━━ Passage provided
This repo contains the code for Part V of my tutorial: A Minimalist End-to-End Scrapy Tutorial (https://medium.com/p/11e350bcdec0).
The website to crawl is https://dribbble.com/designers, which is an infinite scroll page.
I borrowed some code from "Web Scraping: A Less Brief Overview of Scrapy and Selenium, Part II" - many thanks to the author!
Tested with Python 3.6 via virtual environment:
$ python3.6 -m venv venv
$ source venv/bin/activate
$ pip install -r requirements.txt
Chrome Driver:
You need to download the chrome driver from: https://chromedriver.chromium.org/downloads
Note: the version of the driver must match the version of chrome installed on your machine for this to work.
For example, this repo uses the chromedriver 77.0.3865.40 that supports Chrome version 77 - you need to make sure installed Chrome is version 77 (check it from Menu--> Chrome --> About Google Chrome)
Run scrapy crawl dribbble
, which should start an instance of Chrome and scroll to the bottom of the page automatically. The extracted data is logged to the console.
You must set the http_proxy
environment variable, then activate the HttpProxyMiddleware.
For HTTP:
$ export http_proxy=http://USERNAME:PASSWORD@HOST:PORT
such as:
$ export http_proxy=http://harrywang:mypassword@us-wa.proxymesh.com:31280
For HTTPS:
For https requests, you should use IP authentication, and remove USERNAME:PASSWORD@ from the http_proxy variable.
To activate the HttpProxyMiddleware, uncomment the following part in settings.py
:
DOWNLOADER_MIDDLEWARES = {
'scrapy.downloadermiddlewares.httpproxy.HttpProxyMiddleware': 100,
}
IP authentication must be set first: add the IP of the machine running this script to you ProxyMesh account for IP authentication. Then, uncomment the following two lines in the spider file.
# PROXY = "us-wa.proxymesh.com:31280"
# chrome_options.add_argument('--proxy-server=%s' % PROXY)
━━━━
_What needs to be done_
Revise the Scrapy repo notes above, copying the part between "This repo contains" and "About Google Chrome)", inclusive, with "repo" changed to "repository".
━━ Data supplied
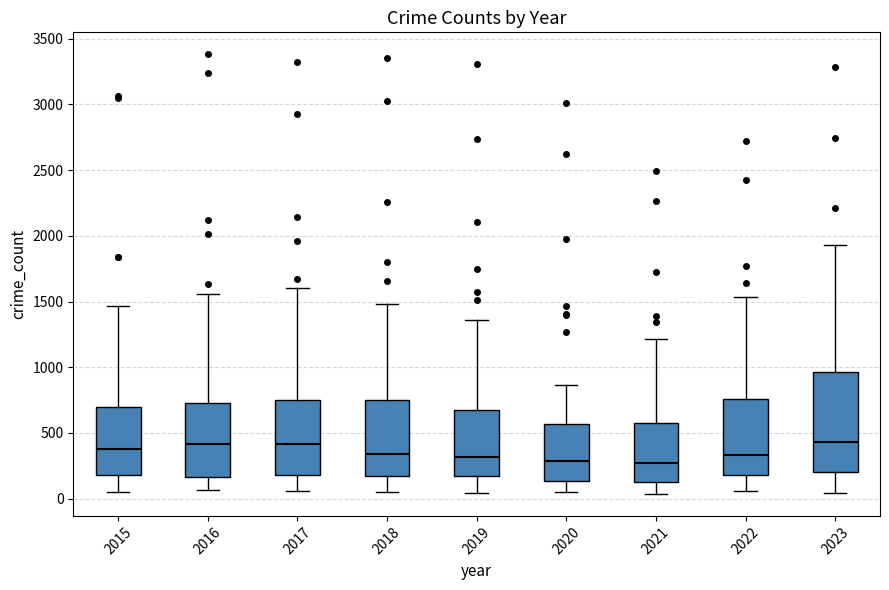

Reading left to right, transcribe this box plot: for each box, give where its median line is, the range the box spans, and where its two whiskers end, as read against the y-axis. The values are not printed on the chart, so give them approximately, as read against the axis.

2015: median 400, box 200 to 700, whiskers 50 to 1450
2016: median 400, box 150 to 750, whiskers 50 to 1550
2017: median 400, box 200 to 750, whiskers 50 to 1600
2018: median 350, box 150 to 750, whiskers 50 to 1500
2019: median 300, box 150 to 700, whiskers 50 to 1350
2020: median 300, box 150 to 550, whiskers 50 to 850
2021: median 250, box 150 to 550, whiskers 50 to 1200
2022: median 350, box 200 to 750, whiskers 50 to 1550
2023: median 450, box 200 to 950, whiskers 50 to 1950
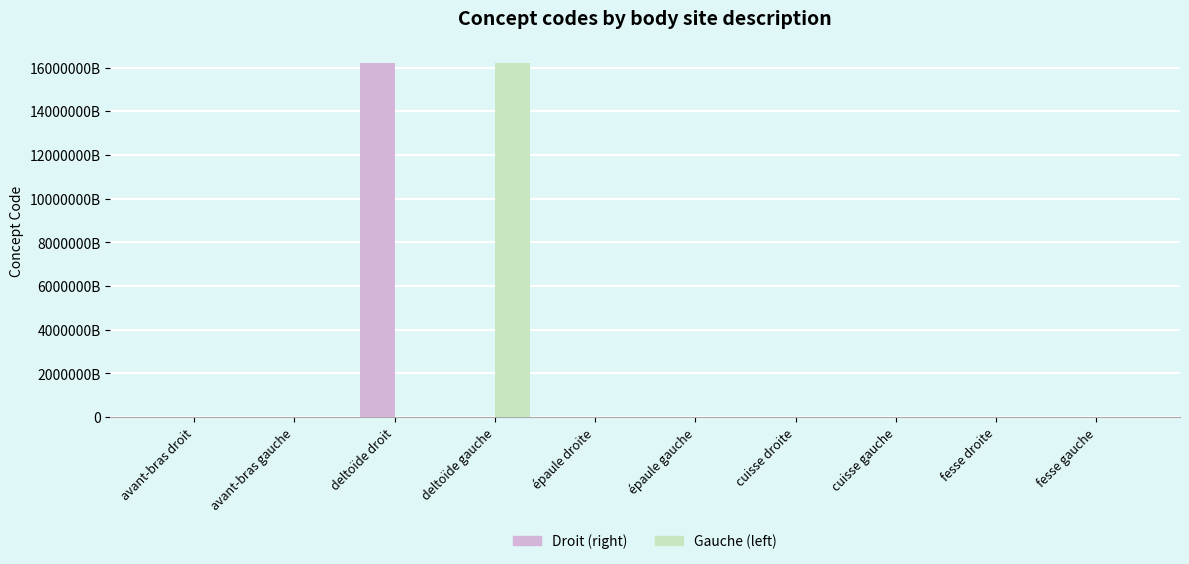

What are all the series names shown in the legend?

Droit (right), Gauche (left)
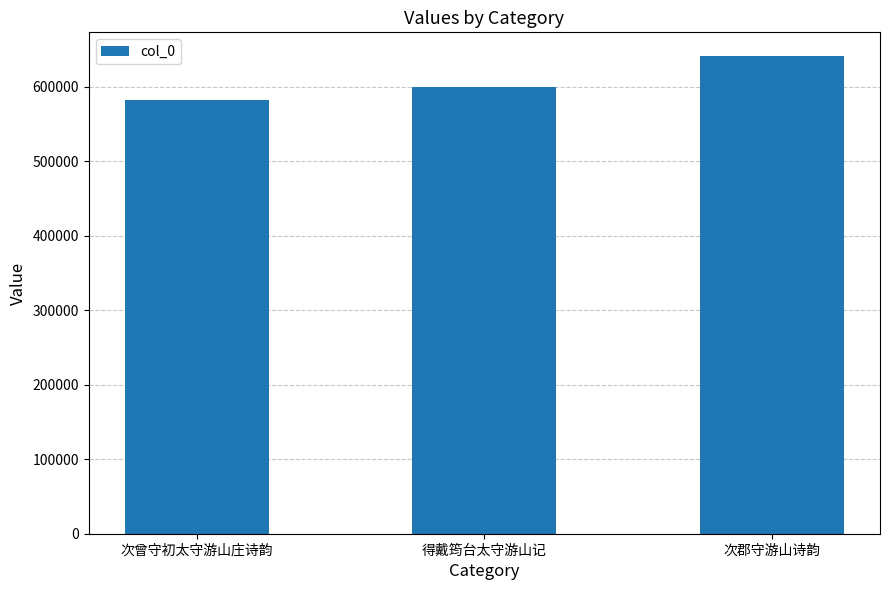

Reading left to right, transcribe all the data shown in this chart.

次曾守初太守游山庄诗韵=582526	得戴筠台太守游山记=598813	次郡守游山诗韵=640787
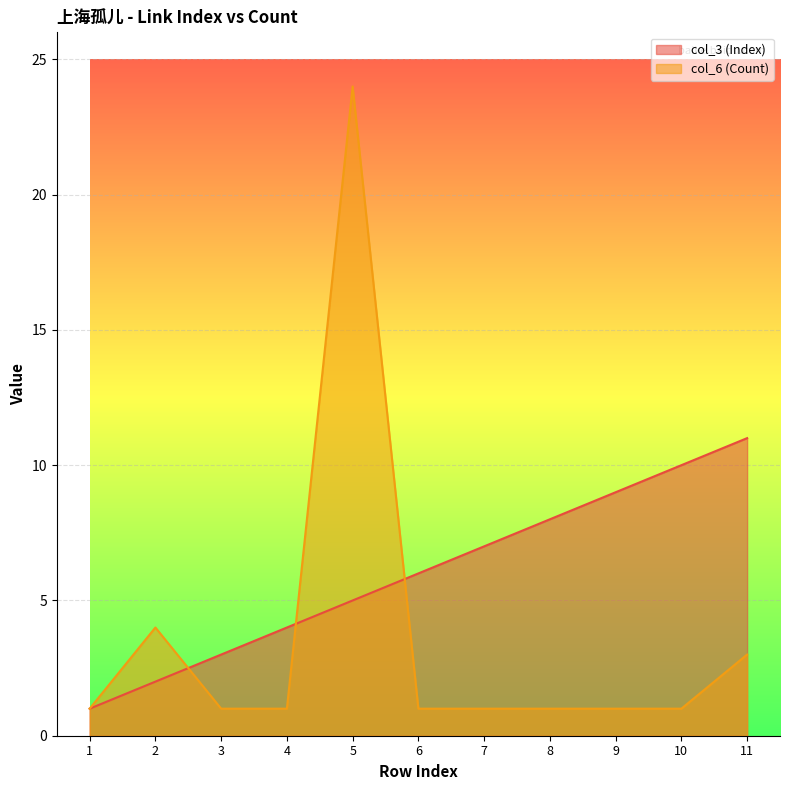

What is the difference between the second highest and minimum values in the col_6 (Count) series?

3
━━━━
_Solution to this task_
This repository contains the code for Part V of my tutorial: A Minimalist End-to-End Scrapy Tutorial (https://medium.com/p/11e350bcdec0).
The website to crawl is https://dribbble.com/designers, which is an infinite scroll page.
I borrowed some code from "Web Scraping: A Less Brief Overview of Scrapy and Selenium, Part II" - many thanks to the author!
Tested with Python 3.6 via virtual environment:
$ python3.6 -m venv venv
$ source venv/bin/activate
$ pip install -r requirements.txt
Chrome Driver:
You need to download the chrome driver from: https://chromedriver.chromium.org/downloads
Note: the version of the driver must match the version of chrome installed on your machine for this to work.
For example, this repository uses the chromedriver 77.0.3865.40 that supports Chrome version 77 - you need to make sure installed Chrome is version 77 (check it from Menu--> Chrome --> About Google Chrome)